> What needs to be done
What is the count of lines in the listing below that hold the string "Harry"? Reply with that number alone.

(Input material Opens)

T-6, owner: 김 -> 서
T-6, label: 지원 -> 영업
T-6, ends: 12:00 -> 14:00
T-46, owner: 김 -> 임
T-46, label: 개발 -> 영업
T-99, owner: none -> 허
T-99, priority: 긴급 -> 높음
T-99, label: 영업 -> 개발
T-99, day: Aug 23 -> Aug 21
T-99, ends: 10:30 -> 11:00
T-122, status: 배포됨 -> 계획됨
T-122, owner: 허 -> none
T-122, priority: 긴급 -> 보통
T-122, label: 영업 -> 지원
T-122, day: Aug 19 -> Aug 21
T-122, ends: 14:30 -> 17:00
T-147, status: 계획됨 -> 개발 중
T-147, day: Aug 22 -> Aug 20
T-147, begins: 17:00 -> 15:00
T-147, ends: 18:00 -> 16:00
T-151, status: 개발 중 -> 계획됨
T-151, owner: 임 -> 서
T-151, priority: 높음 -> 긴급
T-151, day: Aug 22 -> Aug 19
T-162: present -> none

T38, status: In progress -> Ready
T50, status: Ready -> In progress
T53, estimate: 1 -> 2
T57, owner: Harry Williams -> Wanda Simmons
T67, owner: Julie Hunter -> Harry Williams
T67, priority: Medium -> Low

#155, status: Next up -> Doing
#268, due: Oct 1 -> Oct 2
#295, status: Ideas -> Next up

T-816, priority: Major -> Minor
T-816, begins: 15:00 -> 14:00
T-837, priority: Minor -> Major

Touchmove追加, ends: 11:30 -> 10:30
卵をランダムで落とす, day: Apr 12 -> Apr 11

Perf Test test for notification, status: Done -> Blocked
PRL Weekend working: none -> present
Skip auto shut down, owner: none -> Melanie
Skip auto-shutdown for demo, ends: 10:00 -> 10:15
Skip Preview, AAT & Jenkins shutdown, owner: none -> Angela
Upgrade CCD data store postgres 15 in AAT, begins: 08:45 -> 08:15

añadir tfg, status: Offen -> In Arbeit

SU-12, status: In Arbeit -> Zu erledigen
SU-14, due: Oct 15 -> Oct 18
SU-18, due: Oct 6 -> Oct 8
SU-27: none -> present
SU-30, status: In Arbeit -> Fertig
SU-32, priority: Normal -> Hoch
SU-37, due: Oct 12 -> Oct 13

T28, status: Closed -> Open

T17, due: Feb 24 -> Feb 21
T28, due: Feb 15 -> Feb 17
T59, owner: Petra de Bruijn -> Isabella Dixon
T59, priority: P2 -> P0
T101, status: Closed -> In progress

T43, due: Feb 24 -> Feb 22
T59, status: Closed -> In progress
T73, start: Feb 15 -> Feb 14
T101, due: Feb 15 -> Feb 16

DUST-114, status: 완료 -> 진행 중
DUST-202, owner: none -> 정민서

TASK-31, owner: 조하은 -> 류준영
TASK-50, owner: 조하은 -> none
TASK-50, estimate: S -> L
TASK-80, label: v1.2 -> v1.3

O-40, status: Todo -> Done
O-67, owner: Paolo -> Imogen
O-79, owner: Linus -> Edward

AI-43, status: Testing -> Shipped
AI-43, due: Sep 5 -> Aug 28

(Input material Closes)

> Answer to this problem
2